Many writing systems do not use spaces between words. Any form of word segmentation for these writing systems will necessarily be language specific, generally involving dictionaries. Using a regex like \w+ on Chinese or Thai text is fairly meaningless, as it will generally match an entire sentence at a time, rather than actually matching a single word.

  For godsake, apostrophes are not closing quotation marks!

No, they are not. However, they also aren't modifier letters. If you wanted to provide a distinction for the purposes mentioned here, you would probably need to add a new, distinct punctuation character "curly apostrophe" or something of the sort (since the ASCII range apostrophe can't be reused due to its overloaded meaning). However, even if you did that, you would still need to deal with all of the legacy documents which use ASCII apostrophe and closing quotation marks; you wouldn't actually be able to simplify the implementation by making the assumptions that a closing quotation mark was always actually closing a quotation.

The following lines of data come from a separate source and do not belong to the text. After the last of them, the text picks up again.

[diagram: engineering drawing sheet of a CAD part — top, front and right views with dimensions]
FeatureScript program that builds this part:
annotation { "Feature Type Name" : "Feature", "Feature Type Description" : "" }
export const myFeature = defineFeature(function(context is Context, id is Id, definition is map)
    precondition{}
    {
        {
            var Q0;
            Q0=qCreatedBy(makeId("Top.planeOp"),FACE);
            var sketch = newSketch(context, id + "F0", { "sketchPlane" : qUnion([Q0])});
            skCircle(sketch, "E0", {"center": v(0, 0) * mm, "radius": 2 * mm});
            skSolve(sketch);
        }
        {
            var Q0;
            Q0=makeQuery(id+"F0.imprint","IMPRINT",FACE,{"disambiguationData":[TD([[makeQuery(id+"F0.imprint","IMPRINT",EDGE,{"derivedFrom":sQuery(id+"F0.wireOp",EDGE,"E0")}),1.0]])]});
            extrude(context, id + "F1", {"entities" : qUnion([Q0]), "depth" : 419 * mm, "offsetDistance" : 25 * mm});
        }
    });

Now having three different characters that looked identical (the modifier letter apostrophe, the closing quotation mark, and the punctuation apostrophe) would additionally add to confusion.

Even if you didn't introduce a new character, and instead used the modifier letter apostrophe as a punctuation apostrophe, you would still have all of the problems with legacy documents; it would take years for this change to make it's way through all of the various word processing programs and text editors, even after it had there would be existing documents using the old conventions, etc.

In short, text processing is hard, because text conventions were designed for human readers who know the language, not computers trying to process text in a language-independent way, and they were designed either through handwriting or manual typesetting, not keyboard entry. You are never going to achieve a perfect text processing model that can handle all of the world's languages simply by using particular global Unicode properties of characters and applying a simple algorithm or categorization on them. A lot of text processing will need to be contextual, language (and locale) specific, and involve dictionaries.

I don't think that switching from the punctuation closing quote character to the modifier letter apostrophe for the punctuation apostrophe is likely to help much; and the confusion caused by nearly 20 years of documents that follow the existing conventions and so having to support both conventions is likely to make the situation much worse, not better.